The NHL entry draft, scheduled as of now to go down on October 9-10 won’t be the biggest deal in the world for the Pittsburgh Penguins. Their trade last month to add Kasperi Kapanen in part for a first round draft pick (15th overall) really took a lot of suspense and juice out of the event for the Pens.
Pittsburgh also is short a second round pick as a result of the 2017 expansion draft that sent this pick to Vegas in exchange for their assurance that they would select Marc-Andre Fleury in the draft. That will be pick No. 46 overall, and Chicago now owns that selection, which ironically enough the Golden Knights sent to the Blackhawks as the major piece to get Robin Lehner, the goalie who has taken Fleury’s starting job.
The Pens also are down a seventh round pick, they traded with San Jose last year at the draft to get an extra seventh rounder in 2019, which Pittsburgh used to draft defenseman Santeri Airola.

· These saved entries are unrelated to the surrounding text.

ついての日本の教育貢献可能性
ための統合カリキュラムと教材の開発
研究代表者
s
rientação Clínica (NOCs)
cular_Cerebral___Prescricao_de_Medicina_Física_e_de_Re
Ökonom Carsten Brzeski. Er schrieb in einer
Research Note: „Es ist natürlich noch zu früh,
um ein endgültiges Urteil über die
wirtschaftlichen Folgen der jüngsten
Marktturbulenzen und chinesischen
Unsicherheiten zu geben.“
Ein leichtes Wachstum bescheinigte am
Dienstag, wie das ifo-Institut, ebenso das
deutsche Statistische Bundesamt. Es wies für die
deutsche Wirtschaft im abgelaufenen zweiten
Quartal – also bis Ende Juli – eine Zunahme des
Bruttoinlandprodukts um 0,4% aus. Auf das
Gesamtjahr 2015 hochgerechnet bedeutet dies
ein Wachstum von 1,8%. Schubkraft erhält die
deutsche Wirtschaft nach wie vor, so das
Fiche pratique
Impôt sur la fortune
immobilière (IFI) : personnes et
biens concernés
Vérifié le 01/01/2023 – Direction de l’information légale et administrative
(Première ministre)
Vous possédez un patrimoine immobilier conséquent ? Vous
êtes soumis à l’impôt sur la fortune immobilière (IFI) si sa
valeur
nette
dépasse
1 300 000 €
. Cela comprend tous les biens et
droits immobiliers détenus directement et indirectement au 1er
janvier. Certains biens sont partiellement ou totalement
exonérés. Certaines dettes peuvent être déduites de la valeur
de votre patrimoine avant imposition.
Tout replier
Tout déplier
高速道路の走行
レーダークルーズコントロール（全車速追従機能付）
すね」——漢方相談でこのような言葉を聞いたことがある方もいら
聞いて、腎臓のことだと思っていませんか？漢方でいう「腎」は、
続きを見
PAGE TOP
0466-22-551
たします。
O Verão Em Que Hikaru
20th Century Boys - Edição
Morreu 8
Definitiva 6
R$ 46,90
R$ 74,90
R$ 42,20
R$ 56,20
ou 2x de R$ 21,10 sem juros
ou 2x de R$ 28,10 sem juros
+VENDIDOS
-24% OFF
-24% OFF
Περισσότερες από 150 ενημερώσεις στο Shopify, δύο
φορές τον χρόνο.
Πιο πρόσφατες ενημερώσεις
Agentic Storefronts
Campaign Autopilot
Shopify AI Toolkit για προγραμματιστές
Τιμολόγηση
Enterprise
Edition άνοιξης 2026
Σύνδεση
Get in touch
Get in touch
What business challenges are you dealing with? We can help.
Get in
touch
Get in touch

One other item to remember is the Arizona Coyotes have forfeited their second round pick this year (and their first rounder in 2021) by league decree based on a violation of league rules at the combine, so really every pick the Pens have gets to be one pick better than a normal year. Barring further trades, the Pens have the following picks in the 2020 draft:
- 3rd round (77th overall)
- 4th round (108th overall)
- 5th round (139th overall)
- 6th round (170th overall)
That’s not a lot of draft capital for what is already considered one of the weakest organizational prospect pools in the whole league — ranked 30th by Corey Pronman at The Athletic. Forgoing prospects and chasing NHL level talent has just been a natural use of resources for the Penguins at this stage of their late-cycle goal of contending. That’s not likely to change any time soon.